Den Trucks haftet ein Hauch von Wild-West Romantik an. Die Hersteller haben das
erkannt und versuchen die Trucks optisch anzupassen. So bietet Ford für seine
Pick-Ups die „King Ranch“- Innenausstattung
an. Sie ist nach der legendären King-Ranch in Texas benannt.
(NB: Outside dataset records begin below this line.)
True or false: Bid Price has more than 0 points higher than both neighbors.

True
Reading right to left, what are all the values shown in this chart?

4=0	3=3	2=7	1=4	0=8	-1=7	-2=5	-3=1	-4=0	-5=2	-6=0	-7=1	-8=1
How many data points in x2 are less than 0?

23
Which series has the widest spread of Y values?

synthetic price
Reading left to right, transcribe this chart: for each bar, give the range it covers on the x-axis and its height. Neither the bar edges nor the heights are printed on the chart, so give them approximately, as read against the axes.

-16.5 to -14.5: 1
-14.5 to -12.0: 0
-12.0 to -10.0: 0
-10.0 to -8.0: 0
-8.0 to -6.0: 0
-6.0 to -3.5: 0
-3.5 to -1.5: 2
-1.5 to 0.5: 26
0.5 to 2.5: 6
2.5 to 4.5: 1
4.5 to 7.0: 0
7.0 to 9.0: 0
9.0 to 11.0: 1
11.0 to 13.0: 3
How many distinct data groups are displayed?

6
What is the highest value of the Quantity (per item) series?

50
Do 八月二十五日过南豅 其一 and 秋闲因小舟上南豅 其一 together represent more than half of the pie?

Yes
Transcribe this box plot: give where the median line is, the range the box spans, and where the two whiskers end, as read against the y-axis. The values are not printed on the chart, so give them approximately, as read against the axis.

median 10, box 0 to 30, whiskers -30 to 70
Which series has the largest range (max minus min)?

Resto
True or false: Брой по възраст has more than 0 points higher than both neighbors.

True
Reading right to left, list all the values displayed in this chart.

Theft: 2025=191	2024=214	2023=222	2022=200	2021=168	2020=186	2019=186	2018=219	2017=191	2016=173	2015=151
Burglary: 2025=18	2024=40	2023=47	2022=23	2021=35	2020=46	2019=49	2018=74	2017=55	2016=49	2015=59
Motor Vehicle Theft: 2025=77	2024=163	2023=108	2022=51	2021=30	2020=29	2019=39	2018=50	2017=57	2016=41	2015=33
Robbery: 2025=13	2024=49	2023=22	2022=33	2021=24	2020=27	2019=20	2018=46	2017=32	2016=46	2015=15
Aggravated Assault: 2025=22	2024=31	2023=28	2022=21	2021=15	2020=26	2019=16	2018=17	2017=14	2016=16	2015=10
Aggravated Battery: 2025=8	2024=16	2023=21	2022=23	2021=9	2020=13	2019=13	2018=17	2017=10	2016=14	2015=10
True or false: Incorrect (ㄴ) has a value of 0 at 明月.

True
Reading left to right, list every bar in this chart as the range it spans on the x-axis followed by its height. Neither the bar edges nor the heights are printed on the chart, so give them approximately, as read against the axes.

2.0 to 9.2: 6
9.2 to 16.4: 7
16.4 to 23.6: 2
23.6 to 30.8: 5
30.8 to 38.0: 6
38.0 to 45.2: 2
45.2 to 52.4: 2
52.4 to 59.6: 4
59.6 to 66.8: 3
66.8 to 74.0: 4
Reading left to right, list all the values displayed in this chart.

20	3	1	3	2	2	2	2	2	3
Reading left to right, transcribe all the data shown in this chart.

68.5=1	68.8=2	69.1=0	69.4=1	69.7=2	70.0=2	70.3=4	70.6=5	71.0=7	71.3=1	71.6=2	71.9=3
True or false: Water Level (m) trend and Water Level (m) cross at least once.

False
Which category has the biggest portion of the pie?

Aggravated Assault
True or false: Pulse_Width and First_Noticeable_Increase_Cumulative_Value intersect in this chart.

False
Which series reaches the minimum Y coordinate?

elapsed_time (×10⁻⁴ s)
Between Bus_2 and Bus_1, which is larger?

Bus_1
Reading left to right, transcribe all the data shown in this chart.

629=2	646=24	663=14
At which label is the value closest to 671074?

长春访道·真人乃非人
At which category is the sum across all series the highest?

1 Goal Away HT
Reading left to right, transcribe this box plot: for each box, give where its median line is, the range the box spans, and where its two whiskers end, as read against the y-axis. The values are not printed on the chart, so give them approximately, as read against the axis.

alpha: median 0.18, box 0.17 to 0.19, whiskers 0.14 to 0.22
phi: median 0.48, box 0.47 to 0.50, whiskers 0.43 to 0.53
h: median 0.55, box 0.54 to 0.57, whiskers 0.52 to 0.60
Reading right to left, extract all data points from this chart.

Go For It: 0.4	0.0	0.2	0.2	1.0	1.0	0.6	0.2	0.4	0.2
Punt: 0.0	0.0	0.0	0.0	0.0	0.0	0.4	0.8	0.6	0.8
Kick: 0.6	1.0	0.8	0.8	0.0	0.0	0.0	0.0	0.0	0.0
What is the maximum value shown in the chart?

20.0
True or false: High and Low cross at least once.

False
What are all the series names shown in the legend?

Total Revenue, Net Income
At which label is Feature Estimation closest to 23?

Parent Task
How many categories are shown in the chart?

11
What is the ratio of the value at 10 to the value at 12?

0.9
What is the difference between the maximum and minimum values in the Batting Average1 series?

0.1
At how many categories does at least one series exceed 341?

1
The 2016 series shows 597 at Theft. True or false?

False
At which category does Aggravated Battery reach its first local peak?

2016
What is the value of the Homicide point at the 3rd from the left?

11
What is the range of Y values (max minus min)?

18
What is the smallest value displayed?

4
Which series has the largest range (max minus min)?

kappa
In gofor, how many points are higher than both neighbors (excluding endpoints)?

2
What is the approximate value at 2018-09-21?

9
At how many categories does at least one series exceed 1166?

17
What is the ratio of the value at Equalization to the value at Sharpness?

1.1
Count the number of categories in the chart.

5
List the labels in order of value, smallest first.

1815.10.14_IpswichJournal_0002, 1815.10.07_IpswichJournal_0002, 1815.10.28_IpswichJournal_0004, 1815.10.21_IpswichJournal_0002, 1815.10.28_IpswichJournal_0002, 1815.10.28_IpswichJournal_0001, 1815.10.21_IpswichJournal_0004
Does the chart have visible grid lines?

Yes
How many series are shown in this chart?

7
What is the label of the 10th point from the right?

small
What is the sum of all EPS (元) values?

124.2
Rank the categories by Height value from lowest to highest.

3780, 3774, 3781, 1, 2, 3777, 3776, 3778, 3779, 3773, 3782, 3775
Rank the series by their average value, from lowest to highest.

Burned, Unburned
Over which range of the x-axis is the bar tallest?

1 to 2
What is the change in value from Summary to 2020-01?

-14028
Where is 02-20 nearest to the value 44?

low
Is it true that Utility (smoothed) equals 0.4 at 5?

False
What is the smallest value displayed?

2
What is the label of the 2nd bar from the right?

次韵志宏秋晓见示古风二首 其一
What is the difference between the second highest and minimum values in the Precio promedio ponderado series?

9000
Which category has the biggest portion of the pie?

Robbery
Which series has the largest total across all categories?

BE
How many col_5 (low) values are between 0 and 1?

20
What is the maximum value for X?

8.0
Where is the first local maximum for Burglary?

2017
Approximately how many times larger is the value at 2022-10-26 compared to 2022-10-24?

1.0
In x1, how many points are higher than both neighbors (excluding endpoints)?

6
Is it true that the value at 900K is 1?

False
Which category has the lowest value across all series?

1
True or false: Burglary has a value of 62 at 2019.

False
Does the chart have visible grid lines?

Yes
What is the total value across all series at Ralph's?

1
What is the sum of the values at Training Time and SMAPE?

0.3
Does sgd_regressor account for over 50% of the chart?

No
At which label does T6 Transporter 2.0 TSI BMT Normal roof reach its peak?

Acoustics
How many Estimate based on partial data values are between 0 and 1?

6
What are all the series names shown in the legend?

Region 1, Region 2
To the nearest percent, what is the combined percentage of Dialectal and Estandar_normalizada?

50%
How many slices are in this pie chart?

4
Die
Ausstattung beinhaltet einen Innenraum, der wie ein luxuriöser Saloon anmutet.
Auch Chevy (High Country) Toyota (1794) und Dodge (Laramie-Longhorn) bieten
entsprechende Pakete an.
Der Dodge RAM 1500 fühlt sich im Schnee pudelwohl. Eigenes Foto. |
Zurück
nach New York, zum Ursprung meiner Pick-Up Begeisterung. Warum war ich sofort
von diesen Riesenlastern begeistert? Ihre Größe, ihre Leistung und ihre
Unverwüstlichkeit machen sie zum ultimativen Spielzeug. Sie bieten die
Möglichkeit, sich ein Stück des american dream zu kaufen. Ohne die Aura
von Freiheit, Wild West und ihre schiere Größe wären die Trucks bloß
Kleinlaster für Handwerker und Landwirte, so wie in Europa.